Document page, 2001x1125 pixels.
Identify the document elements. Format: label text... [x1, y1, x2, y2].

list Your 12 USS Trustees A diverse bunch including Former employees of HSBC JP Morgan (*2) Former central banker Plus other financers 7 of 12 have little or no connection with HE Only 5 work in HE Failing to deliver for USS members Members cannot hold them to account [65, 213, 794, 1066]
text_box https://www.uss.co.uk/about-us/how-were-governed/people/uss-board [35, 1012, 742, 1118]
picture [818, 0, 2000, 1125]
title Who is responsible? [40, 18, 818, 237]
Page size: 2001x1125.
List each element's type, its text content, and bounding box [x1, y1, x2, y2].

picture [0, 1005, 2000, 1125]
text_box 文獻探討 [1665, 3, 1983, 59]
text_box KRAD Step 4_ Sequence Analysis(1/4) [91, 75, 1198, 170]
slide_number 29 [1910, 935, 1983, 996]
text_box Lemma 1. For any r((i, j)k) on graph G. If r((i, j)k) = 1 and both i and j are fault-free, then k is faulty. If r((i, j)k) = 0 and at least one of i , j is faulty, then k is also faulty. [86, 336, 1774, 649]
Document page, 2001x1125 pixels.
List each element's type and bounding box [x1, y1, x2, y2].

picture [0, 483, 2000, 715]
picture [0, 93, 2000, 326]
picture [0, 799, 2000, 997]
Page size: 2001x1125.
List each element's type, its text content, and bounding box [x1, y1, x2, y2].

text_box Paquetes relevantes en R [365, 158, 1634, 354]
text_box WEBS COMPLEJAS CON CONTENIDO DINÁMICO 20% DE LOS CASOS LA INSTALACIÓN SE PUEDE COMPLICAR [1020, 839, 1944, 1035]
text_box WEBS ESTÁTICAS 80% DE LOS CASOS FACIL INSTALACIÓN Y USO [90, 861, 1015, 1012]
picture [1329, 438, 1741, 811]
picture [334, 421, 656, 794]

____________

◆ Problem statement ◆
Return the data in full, exactly as it appears above.

◆ Response box ◆
Document page, 2001x1125 pixels.
Identify the document elements. Format: label text... [x1, y1, x2, y2].

list Your 12 USS Trustees A diverse bunch including Former employees of HSBC JP Morgan (*2) Former central banker Plus other financers 7 of 12 have little or no connection with HE Only 5 work in HE Failing to deliver for USS members Members cannot hold them to account [65, 213, 794, 1066]
text_box https://www.uss.co.uk/about-us/how-were-governed/people/uss-board [35, 1012, 742, 1118]
picture [818, 0, 2000, 1125]
title Who is responsible? [40, 18, 818, 237]
Page size: 2001x1125.
List each element's type, its text content, and bounding box [x1, y1, x2, y2].

picture [0, 1005, 2000, 1125]
text_box 文獻探討 [1665, 3, 1983, 59]
text_box KRAD Step 4_ Sequence Analysis(1/4) [91, 75, 1198, 170]
slide_number 29 [1910, 935, 1983, 996]
text_box Lemma 1. For any r((i, j)k) on graph G. If r((i, j)k) = 1 and both i and j are fault-free, then k is faulty. If r((i, j)k) = 0 and at least one of i , j is faulty, then k is also faulty. [86, 336, 1774, 649]
Document page, 2001x1125 pixels.
List each element's type and bounding box [x1, y1, x2, y2].

picture [0, 483, 2000, 715]
picture [0, 93, 2000, 326]
picture [0, 799, 2000, 997]
Page size: 2001x1125.
List each element's type, its text content, and bounding box [x1, y1, x2, y2].

text_box Paquetes relevantes en R [365, 158, 1634, 354]
text_box WEBS COMPLEJAS CON CONTENIDO DINÁMICO 20% DE LOS CASOS LA INSTALACIÓN SE PUEDE COMPLICAR [1020, 839, 1944, 1035]
text_box WEBS ESTÁTICAS 80% DE LOS CASOS FACIL INSTALACIÓN Y USO [90, 861, 1015, 1012]
picture [1329, 438, 1741, 811]
picture [334, 421, 656, 794]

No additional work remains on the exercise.